In her first major policy address today, we're told that Governor Palin will call for "full funding" of special education. Special needs children are "not a problem, they're a priority," she told Jill Zuckman of The Chicago Tribune, and will presumably say today.
"Full funding" of special education has a specific meaning. The Individuals with Disabilities Education Act (IDEA) sets a target of 40 percent for the federal share of funding for children with special needs, to ease the burden on states and local governments. The reality has been more like 17 percent. For years, there has been a struggle in Congress to get closer to the promised "full funding," with significant progress made in the late Clinton and early Bush year as the federal share crossed the 10 percent and then the 15 percent threshold, though it still fell far short of "full funding," which would cost an additional $25 billion a year.
Few are opposed on the merits to full funding of IDEA. The obstacle has always been the budget, and the fact that such domestic spending is crowded out by tax cuts, defense spending and then concern about the deficit. Special needs children may be a "priority," but they have fallen behind these others.
And in the McCain-Palin agenda, they still do. McCain has proposed a "spending freeze," with exceptions for entitlements, defense and veterans programs. That leaves the category known as domestic discretionary spending, which includes programs like IDEA. In the current budget, domestic discretionary spending totals $392 billion. So fully funding IDEA, while implementing a spending freeze on that category would require cutting every other domestic program by an average of 6.4 percent. That would include Pell Grants, the Low-Income Home Energy Assistance Program, WIC, clean-energy research, Section 8 housing -- dozens and dozens of programs. I hope someone today will ask Governor Palin whether she's proposing to cut all those programs, and why.
This is the apotheosis of what I once called (long before the former Miss Wasilla joined the ticket), "Miss America Conservatism," in which conservatives express disdain for all of government except for their single "platform" issue on which they lavish money and attention (as Palin says, "it's not all about money") to show their human side. Yes, governor, it is all about money, and when your priorities are tax cuts, war and freezing spending, special needs children are not going to be a priority.
--Mark Schmitt
Feeds: 



COMMENTS (3)
First thing I thought when I read 'Miss America Conservatism' was about some GOP Senator who was for funding mental illness because someone in his family had one.
Gee, I wondered, where in the world had I read that originally ...
Posted by: leo | October 24, 2008 10:46 AM
The only thing Sarah Palin knows about special needs children is that she has one.

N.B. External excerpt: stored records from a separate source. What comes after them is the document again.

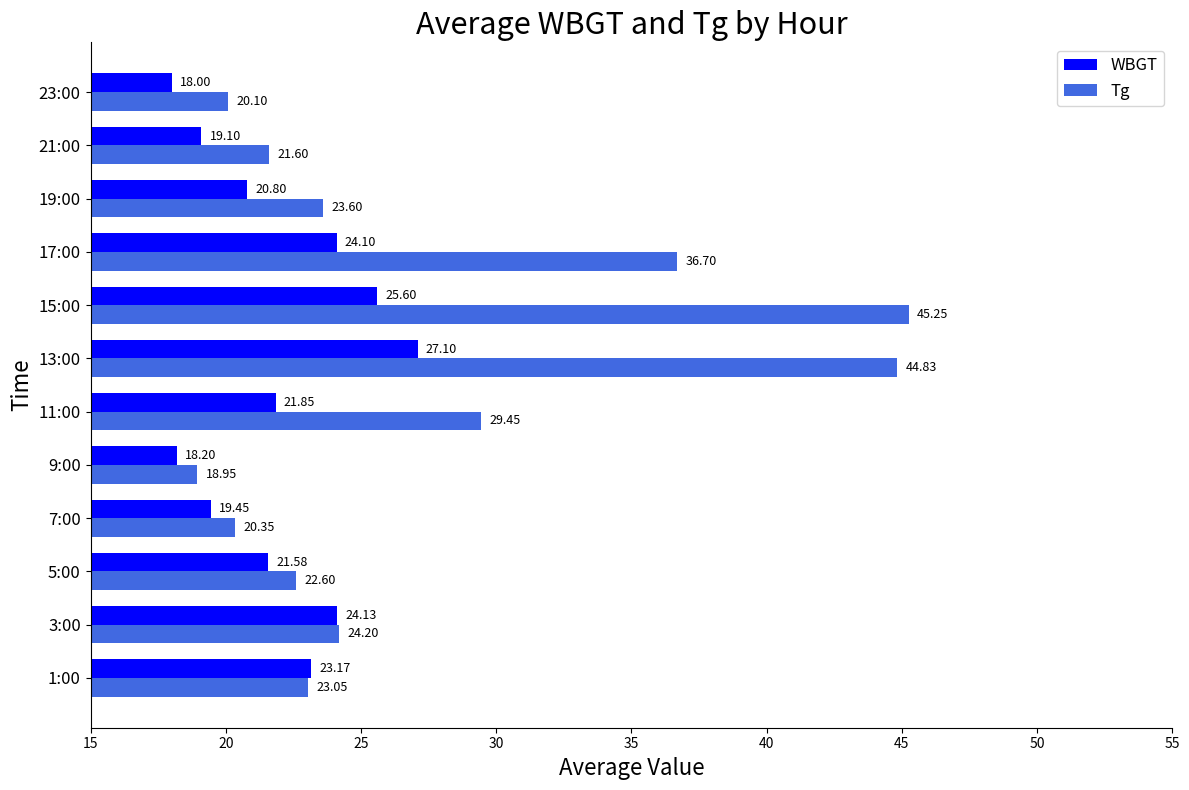

Between 9:00 and 13:00, which series saw the biggest shift?

Tg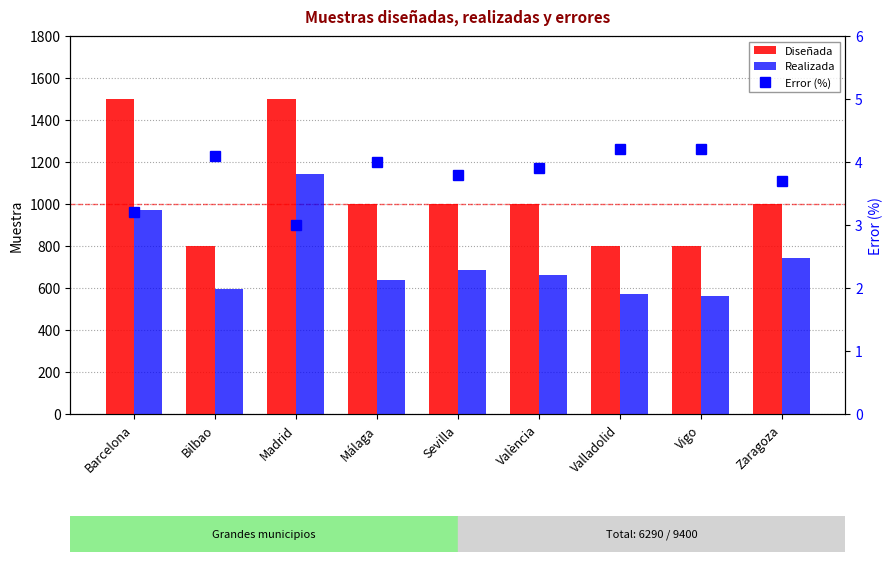

Which series changed the most between Barcelona and Málaga?

Diseñada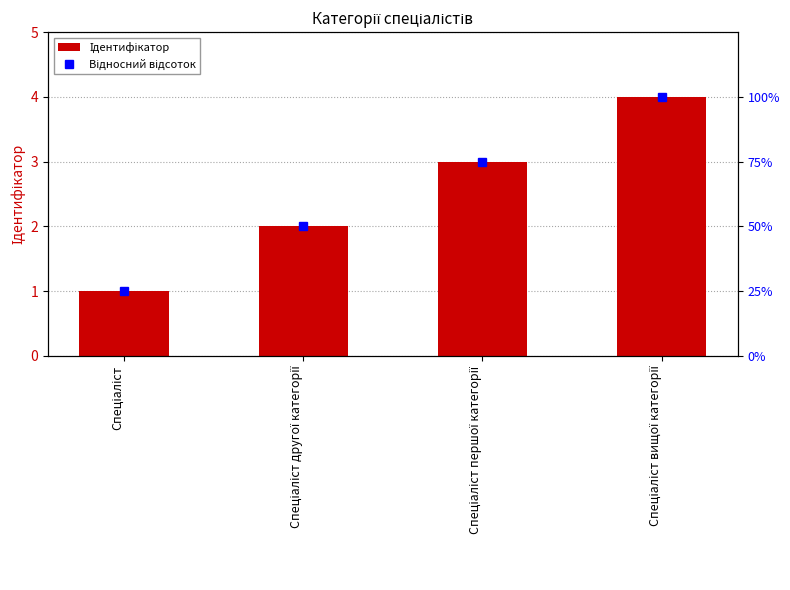

Rank the series at Спеціаліст from highest to lowest value.

Відносний відсоток, Ідентифікатор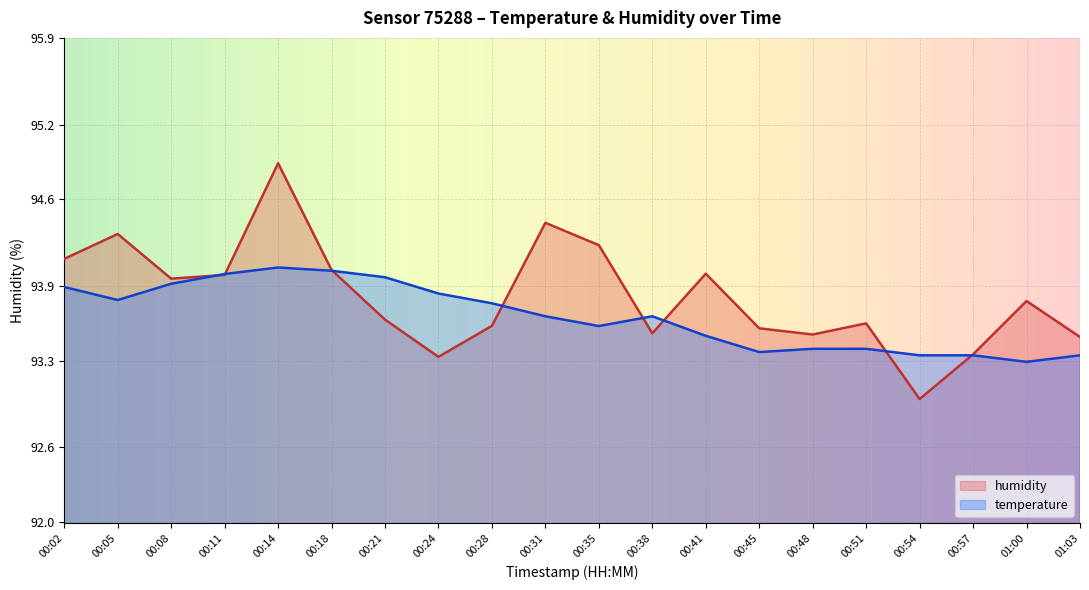

How many interior local valleys does the temperature series have?

4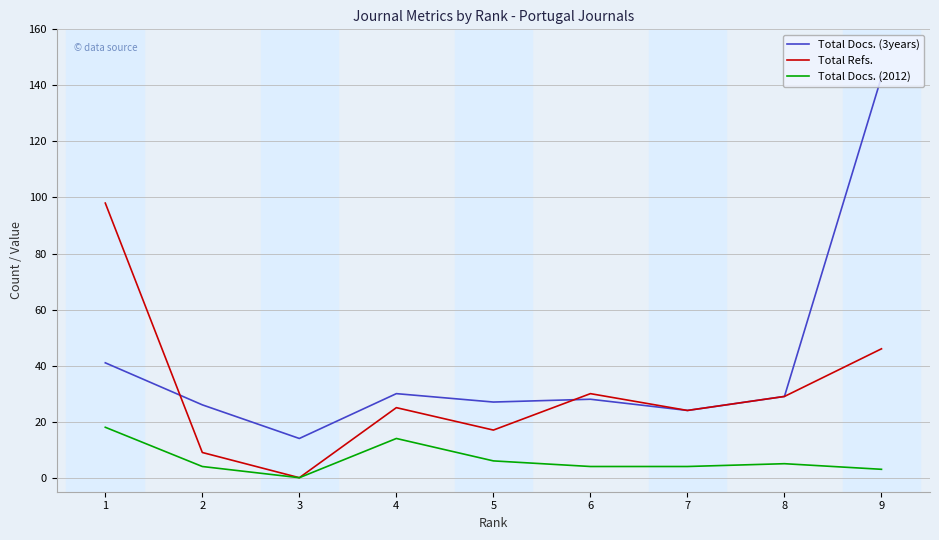

True or false: Total Docs. (2012) and Total Docs. (3years) intersect in this chart.

False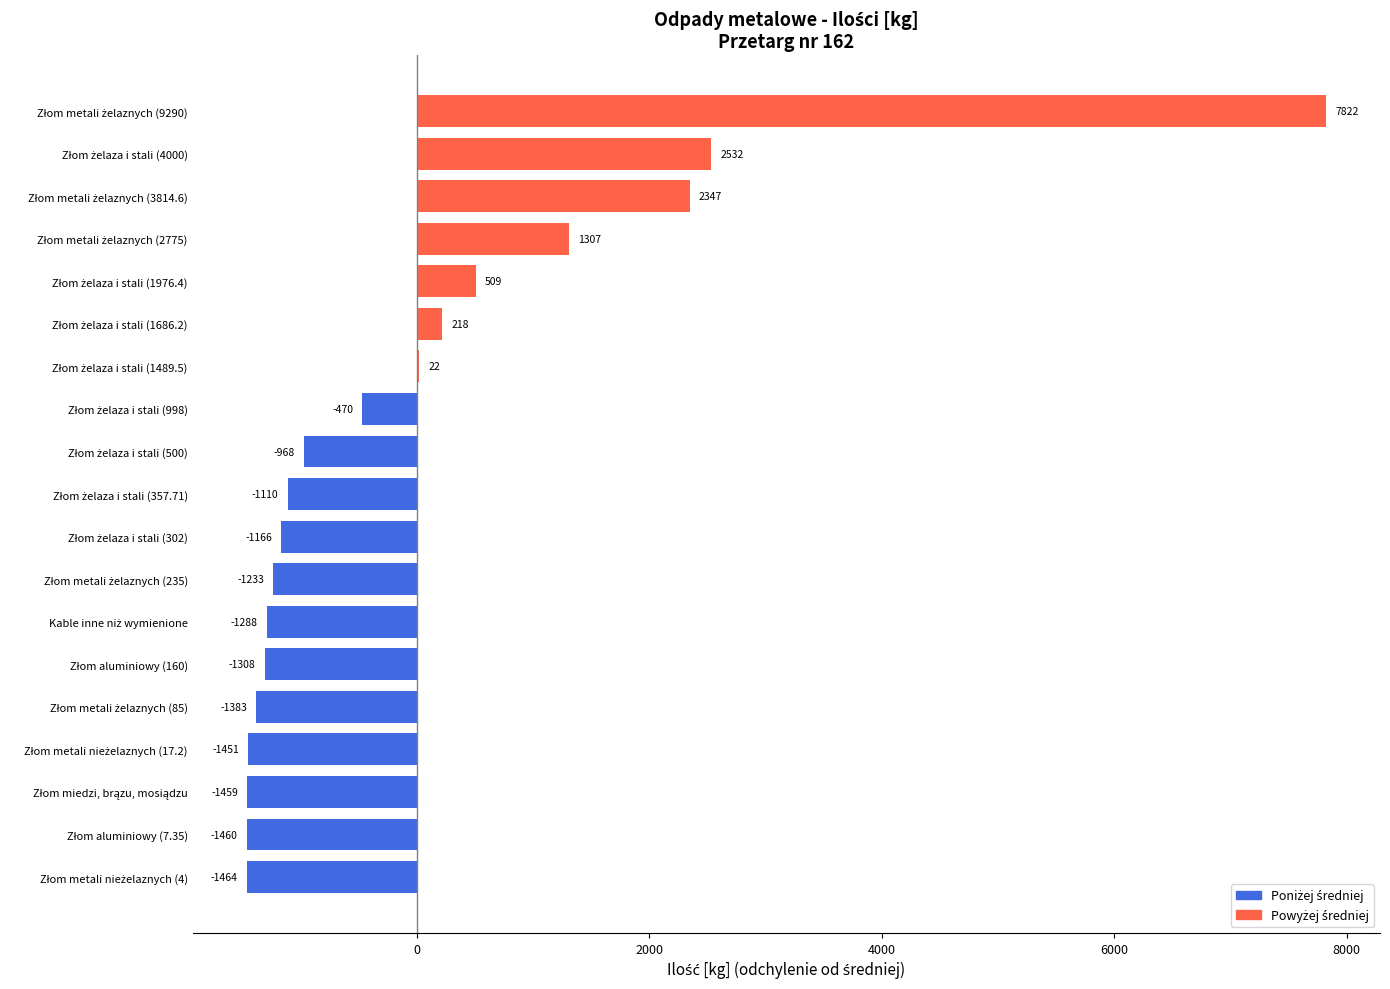

What is the greatest value displayed?

7822.3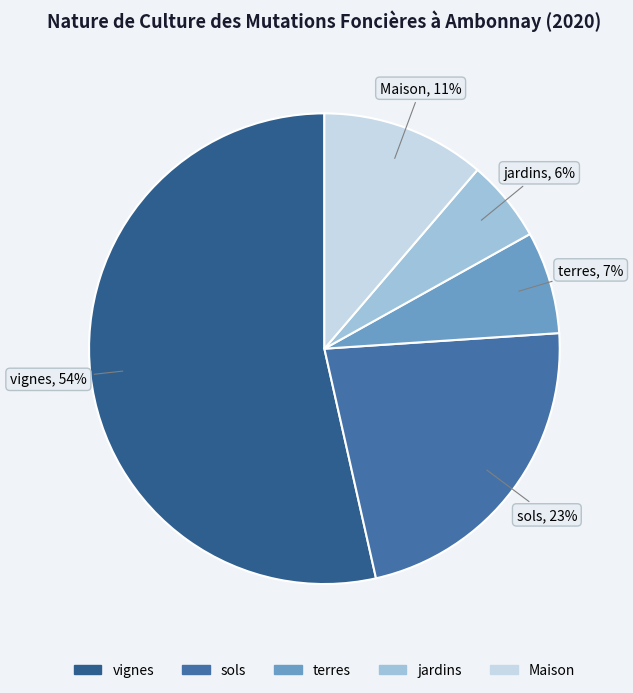

Which category has the smallest portion of the pie?

jardins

Were special needs children a Palin priority before Trig came along? Why not, I wonder? (And I think I know the answer.)
Posted by: Lone Wolf | October 24, 2008 11:40 AM
from lone wolf:
Were special needs children a Palin priority before Trig came along?
...and, I might add, was is on camp palin's radar to talk about it until it was apparent that Obama might be about to get some serious somber, sympathy press due to circumstances surrounding his grandmother?
The 'pubs are always reacting, playing catch-up. And in doing so, triavalize important issues and basically crap all over a good portion of the population that are anxious about all kinds of uncertainty, including their loved ones who have disabilities.